Studio album by Daniela Mercury
- Released: July 1994
- Genres: Axé, MPB
- Label: Epic (Sony Music)
- Producer: Liminha

Daniela Mercury chronology
| O Canto da Cidade (1992) | Música de Rua (1994) | Feijão com Arroz (1996) |

Singles from Música de Rua
- "Música de Rua" Released: 1994; "O Reggae e o Mar" Released: 1995; "Domingo no Candeal" Released: 1995; "Rosa" Released: 1995; "Por Amor Ao Ilê" Released: 1996;

= Música de Rua =

Música de Rua (Portuguese for "Street Music") is the third album by the Brazilian axé and MPB singer Daniela Mercury, released in 1994 through Sony Music.

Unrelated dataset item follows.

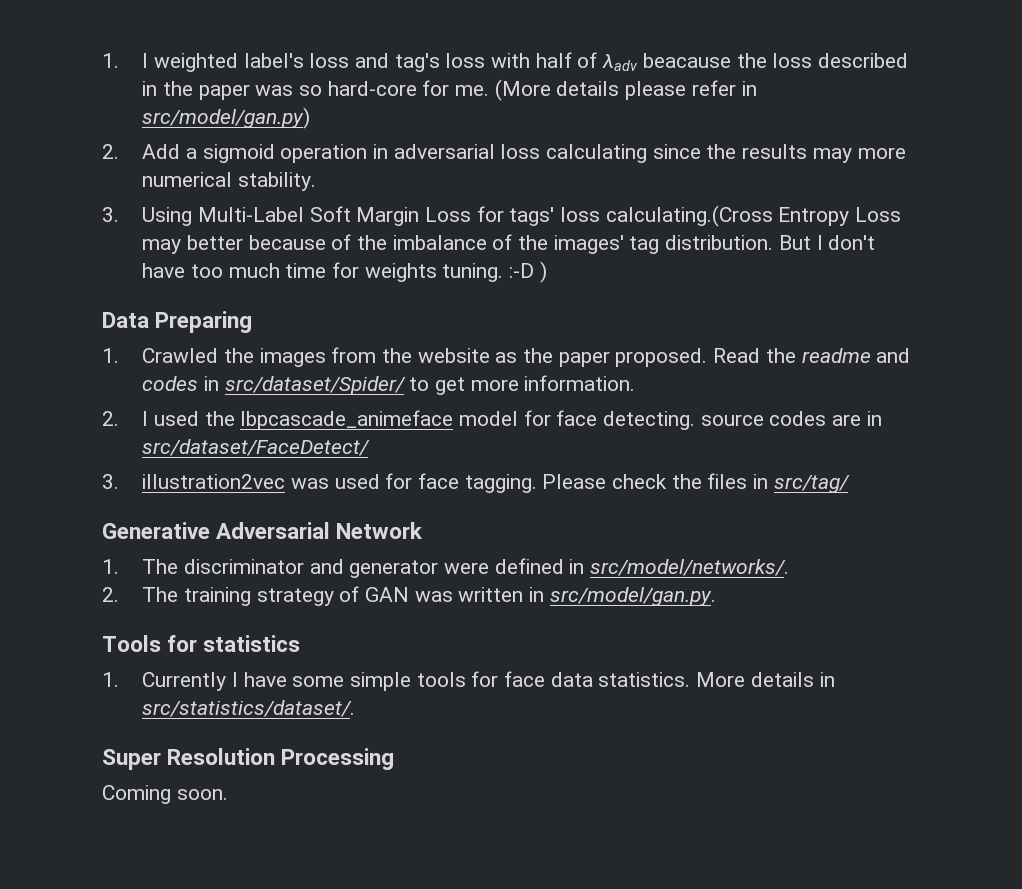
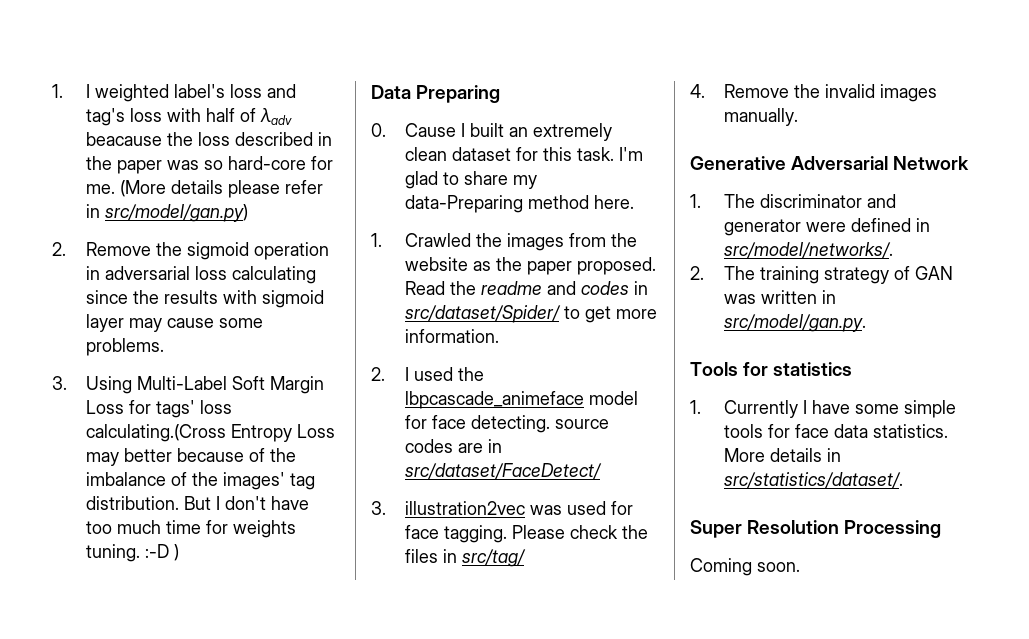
[142,144,198,159] Add a -> [85,242,182,256] Remove the
[812,147,906,163] [142,172,317,191] may more numerical stability. -> [222,290,324,308] [85,314,263,332] [85,338,164,356] with sigmoid layer may cause some problems.
(253, 322) none -> [371,123,612,141] [404,147,643,161] [404,171,537,189] [404,195,634,213] // 0. Cause I built an extremely clean dataset for this task. I'm glad to share my data-Preparing method here.
(850, 484) none -> [690,84,937,102] [723,108,798,126] // 4. Remove the invalid images manually.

Música de Rua was released right after the massive success of Mercury's previous album, O Canto da Cidade (1992). It was very well received by the public, and spreading two number-one singles ("Música de Rua" e "O Reggae e o Mar"). However, Música de Rua was not very well received by the critics who pointed out that the album sounded too similar to Mercury's previous and accused it of being a copycat of her own work. Música de Rua was Mercury's most authorial work until the release of Canibália in 2009. Camille Paglia called "Rap Repente" "'absolutely thrilling ... It's like a mini-opera!'"

Professional ratings
Review scores
| Source | Rating |
| AllMusic | Star |

== Track listing ==

| No. | Title | Writer(s) | Length |
|---|---|---|---|
| 1. | "Música de Rua" | Pierre Onassis, Daniela Mercury | 3:24 |
| 2. | "Vulcão da Liberdade" | Tonho Matéria | 3:33 |
| 3. | "Alegria Ocidental" | Mercury, Liminha | 3:08 |
| 4. | "Tem Amor" | Mercury, Liminha | 4:19 |
| 5. | "Saudade" | Angelique Kidjo, John Hebrail/Portuguese version: Mercury | 3:27 |
| 6. | "Rosa" | Onassis | 3:30 |
| 7. | "O Reggae e o Mar" | Rey Zullo, Mercury | 3:16 |
| 8. | "Rap Repente" | Mercury, Ramiro, David, Beto, Cesário, Toni | 3:32 |
| 9. | "Domingo no Candeal" | Lucas Santana, Quito Ribeiro | 3:43 |
| 10. | "Sempre te Quis" | Herbert Vianna | 4:20 |
| 11. | "Folia de Rei" | Carlinhos Brown, Alain Tavares | 2:53 |
| 12. | "Por Amor ao Ilê" | Guiguio | 2:57 |
| 13. | "Música de la Calle (Spanish version)" | Pierre Onassis, Daniela Mercury | 3:22 |

== Release history ==

| Region | Date |
| Brazil | July, 1994 |
| North America | October 11, 1994 |
Europe

== Sales and certifications ==

| Region | Certification | Certified units/sales |
| Brazil (Pro-Música Brasil) | 2× Platinum | 500,000^{*} |
^{*} Sales figures based on certification alone.